If you need a loan to buy a home, one of the largest factors that will determine whether or not you qualify is your credit score. Your credit score is a reflection of how likely you are to repay debts and is calculated from your credit past.
If you need to work on your credit score in order to buy a home, it’s important to understand the main things used in calculating your score.
On time payments – this is the most important, even one missed payment can lower your credit score
Number and age of accounts – Ironically having more credit accounts can help your score (up to a certain point), and keeping them open longer gives the agencies more to base your score on. So if you are working on paying off credit cards, don’t be so quick to close the account once it is paid off, this could actually bring your score down! If you rent currently and don’t have a car payment, you might need more accounts to bring up your score, this is another reason you should speak with a lender if you have a goal of owning a home so they can give you a guide to how you can specifically raise your score.
Credit utilization – related to closing accounts, the total amount of credit you have available versus how much you have used of that credit is counted towards your score. Using under 20% of your credit or paying it off in full each month can result in higher scores.
Derogatory remarks – this can include bankruptcies, judgments, foreclosures, short sales and more. These can stay on your credit report for 7-10 years. If you have old ones you want to make sure they are removed when they should be in order to raise your score. Certain loan programs do offer home loans for those with bankruptcies and short sales after a certain period of time, typically 2-4 years right now.

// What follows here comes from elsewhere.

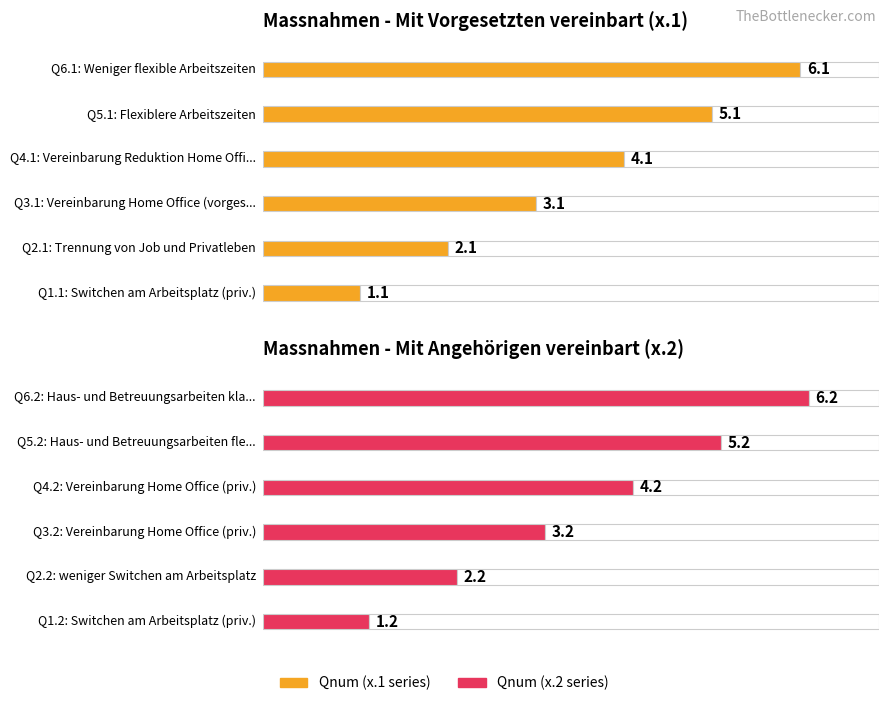

Where does the data first go above 4?

4.1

Credit inquiries – this is when companies pull your credit report, the main ones that affect your score are car loans, credit cards, home loans, personal loans, school loans. This is important to remember once you are approved for a home loan, until you close on the home you do not want to apply for any other accounts as it may lower your score which is checked for final loan approval right before closing. We have seen buyers lose homes because they bought a new car or even furniture for the house on a new store credit card they opened!
So let’s discuss the actual credit scores you need in order to qualify for a loan right now. These are the most popular loan types and the minimum credit scores needed. Knowing this will help you make a plan and determine how long it will be until you can buy a home!
FHA – these loans have a 3.5% down payment, minimum credit score is 580, but if you have a lower score you still may qualify with a higher down payment
FHA Plus – these loans offer the 3.5% down payment as a second loan so you can buy with less cash, minimum score of 620 is needed, and you can get 5% total in the second loan if you have a score of 680 or higher
USDA rural loans – these offer 100% financing to houses in rural areas, minimum score of 640 is needed
VHDA down payment grant – this is a Virginia specific grant program that is available to people under certain incomes, they give you a down payment of 2-2.5% as a grant that doesn’t need to be repaid! Minimum score of 640 is required
VA loans, for veterans – there is actually no minimum credit score required! Banks may have their own minimums, but they can submit to the VA for applications under their minimum and get it cleared depending on circumstances.